## WORK ITEM
Output, word for word, every line from the line with "left hip: (150, 209)" through the final line of the data below.

[Stored data entries]
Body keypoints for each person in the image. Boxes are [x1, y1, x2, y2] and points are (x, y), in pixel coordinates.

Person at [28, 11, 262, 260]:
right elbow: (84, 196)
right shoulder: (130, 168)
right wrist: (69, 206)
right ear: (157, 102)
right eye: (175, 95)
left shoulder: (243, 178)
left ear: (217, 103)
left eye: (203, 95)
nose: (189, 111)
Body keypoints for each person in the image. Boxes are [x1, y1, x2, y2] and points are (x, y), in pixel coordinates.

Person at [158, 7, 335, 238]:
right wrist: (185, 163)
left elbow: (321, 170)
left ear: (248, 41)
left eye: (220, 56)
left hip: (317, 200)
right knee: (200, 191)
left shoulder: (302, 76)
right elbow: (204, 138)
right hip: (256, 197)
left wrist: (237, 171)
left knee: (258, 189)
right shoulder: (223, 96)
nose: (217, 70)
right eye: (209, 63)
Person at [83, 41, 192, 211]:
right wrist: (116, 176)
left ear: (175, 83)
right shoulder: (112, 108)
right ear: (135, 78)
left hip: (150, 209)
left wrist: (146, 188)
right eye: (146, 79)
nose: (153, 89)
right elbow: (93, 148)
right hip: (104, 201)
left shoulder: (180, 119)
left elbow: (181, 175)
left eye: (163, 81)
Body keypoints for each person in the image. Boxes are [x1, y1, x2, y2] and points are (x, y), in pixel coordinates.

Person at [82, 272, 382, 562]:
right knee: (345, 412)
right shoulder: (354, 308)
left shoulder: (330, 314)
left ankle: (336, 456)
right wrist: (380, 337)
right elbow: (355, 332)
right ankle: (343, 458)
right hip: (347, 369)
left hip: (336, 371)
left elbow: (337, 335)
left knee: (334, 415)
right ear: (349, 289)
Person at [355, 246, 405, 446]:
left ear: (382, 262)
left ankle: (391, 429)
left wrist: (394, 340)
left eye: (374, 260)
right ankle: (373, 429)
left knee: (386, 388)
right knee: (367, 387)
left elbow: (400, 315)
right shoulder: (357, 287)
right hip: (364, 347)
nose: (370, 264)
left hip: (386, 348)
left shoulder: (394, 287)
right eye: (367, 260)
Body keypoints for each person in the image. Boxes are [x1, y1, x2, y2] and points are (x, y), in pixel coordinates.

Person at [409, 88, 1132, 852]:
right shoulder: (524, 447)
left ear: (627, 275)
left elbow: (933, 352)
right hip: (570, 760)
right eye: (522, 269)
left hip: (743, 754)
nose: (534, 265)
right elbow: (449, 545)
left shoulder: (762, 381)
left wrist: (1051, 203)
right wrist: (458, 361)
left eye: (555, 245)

## WRITTEN RESPONSE
left hip: (150, 209)
left wrist: (146, 188)
right eye: (146, 79)
nose: (153, 89)
right elbow: (93, 148)
right hip: (104, 201)
left shoulder: (180, 119)
left elbow: (181, 175)
left eye: (163, 81)
Body keypoints for each person in the image. Boxes are [x1, y1, x2, y2] and points are (x, y), in pixel coordinates.

Person at [82, 272, 382, 562]:
right knee: (345, 412)
right shoulder: (354, 308)
left shoulder: (330, 314)
left ankle: (336, 456)
right wrist: (380, 337)
right elbow: (355, 332)
right ankle: (343, 458)
right hip: (347, 369)
left hip: (336, 371)
left elbow: (337, 335)
left knee: (334, 415)
right ear: (349, 289)
Person at [355, 246, 405, 446]:
left ear: (382, 262)
left ankle: (391, 429)
left wrist: (394, 340)
left eye: (374, 260)
right ankle: (373, 429)
left knee: (386, 388)
right knee: (367, 387)
left elbow: (400, 315)
right shoulder: (357, 287)
right hip: (364, 347)
nose: (370, 264)
left hip: (386, 348)
left shoulder: (394, 287)
right eye: (367, 260)
Body keypoints for each person in the image. Boxes are [x1, y1, x2, y2] and points are (x, y), in pixel coordinates.

Person at [409, 88, 1132, 852]:
right shoulder: (524, 447)
left ear: (627, 275)
left elbow: (933, 352)
right hip: (570, 760)
right eye: (522, 269)
left hip: (743, 754)
nose: (534, 265)
right elbow: (449, 545)
left shoulder: (762, 381)
left wrist: (1051, 203)
right wrist: (458, 361)
left eye: (555, 245)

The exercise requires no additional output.